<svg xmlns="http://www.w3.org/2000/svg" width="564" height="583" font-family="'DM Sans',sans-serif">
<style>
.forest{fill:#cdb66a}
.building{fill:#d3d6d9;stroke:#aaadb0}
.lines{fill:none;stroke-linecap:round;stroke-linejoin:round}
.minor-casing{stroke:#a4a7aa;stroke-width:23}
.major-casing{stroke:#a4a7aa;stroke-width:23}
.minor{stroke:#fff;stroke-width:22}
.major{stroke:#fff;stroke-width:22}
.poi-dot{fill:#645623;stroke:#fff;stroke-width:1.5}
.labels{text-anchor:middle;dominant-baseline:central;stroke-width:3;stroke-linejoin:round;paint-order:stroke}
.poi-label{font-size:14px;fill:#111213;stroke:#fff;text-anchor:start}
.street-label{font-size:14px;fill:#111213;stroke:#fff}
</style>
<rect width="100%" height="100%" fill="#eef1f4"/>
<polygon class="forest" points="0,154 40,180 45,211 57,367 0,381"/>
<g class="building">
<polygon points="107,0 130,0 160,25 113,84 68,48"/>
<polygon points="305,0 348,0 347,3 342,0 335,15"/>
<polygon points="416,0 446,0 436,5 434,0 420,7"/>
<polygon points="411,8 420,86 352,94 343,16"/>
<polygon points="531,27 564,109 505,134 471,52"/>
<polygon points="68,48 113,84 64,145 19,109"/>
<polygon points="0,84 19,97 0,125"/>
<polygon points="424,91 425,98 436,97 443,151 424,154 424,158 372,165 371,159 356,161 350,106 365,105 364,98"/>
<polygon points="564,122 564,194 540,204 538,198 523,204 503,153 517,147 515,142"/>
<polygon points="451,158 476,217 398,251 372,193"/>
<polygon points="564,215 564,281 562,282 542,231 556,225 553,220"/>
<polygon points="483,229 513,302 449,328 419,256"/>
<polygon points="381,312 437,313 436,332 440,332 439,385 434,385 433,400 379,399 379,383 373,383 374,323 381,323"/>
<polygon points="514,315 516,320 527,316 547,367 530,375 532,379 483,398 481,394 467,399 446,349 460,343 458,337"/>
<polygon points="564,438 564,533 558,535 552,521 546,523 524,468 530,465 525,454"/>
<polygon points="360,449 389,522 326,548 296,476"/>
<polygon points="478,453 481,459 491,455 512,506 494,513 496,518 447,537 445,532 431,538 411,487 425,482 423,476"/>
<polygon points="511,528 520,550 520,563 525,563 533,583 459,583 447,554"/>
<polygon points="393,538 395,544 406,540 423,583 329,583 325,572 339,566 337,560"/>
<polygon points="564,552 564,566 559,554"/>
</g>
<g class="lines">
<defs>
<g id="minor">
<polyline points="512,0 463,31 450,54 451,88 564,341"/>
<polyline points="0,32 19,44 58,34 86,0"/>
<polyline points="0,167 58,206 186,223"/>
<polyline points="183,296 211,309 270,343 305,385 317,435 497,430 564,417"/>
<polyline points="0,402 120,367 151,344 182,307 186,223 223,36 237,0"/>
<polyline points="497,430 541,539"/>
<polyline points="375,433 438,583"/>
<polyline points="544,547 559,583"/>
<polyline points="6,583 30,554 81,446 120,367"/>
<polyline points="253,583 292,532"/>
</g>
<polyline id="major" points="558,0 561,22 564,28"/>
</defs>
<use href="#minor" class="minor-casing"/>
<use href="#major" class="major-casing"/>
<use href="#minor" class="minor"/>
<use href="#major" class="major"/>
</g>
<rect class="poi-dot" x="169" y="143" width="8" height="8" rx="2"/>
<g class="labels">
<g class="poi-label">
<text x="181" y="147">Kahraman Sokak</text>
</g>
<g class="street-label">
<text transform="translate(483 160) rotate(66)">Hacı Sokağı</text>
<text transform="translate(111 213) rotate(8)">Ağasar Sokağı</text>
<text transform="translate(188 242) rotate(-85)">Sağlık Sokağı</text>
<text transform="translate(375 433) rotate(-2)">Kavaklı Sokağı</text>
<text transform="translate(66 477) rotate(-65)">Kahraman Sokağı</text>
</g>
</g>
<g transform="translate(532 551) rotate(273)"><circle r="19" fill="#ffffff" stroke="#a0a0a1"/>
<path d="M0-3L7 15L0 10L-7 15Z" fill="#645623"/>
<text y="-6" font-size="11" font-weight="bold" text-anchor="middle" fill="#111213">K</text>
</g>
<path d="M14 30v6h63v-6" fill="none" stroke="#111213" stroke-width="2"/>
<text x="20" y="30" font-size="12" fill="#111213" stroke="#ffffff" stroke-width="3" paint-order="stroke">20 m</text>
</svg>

== == ==

**DIRECTIONS**
State the number of lines in the records that include "round", and write nothing else.

**RESPONSE AREA**
2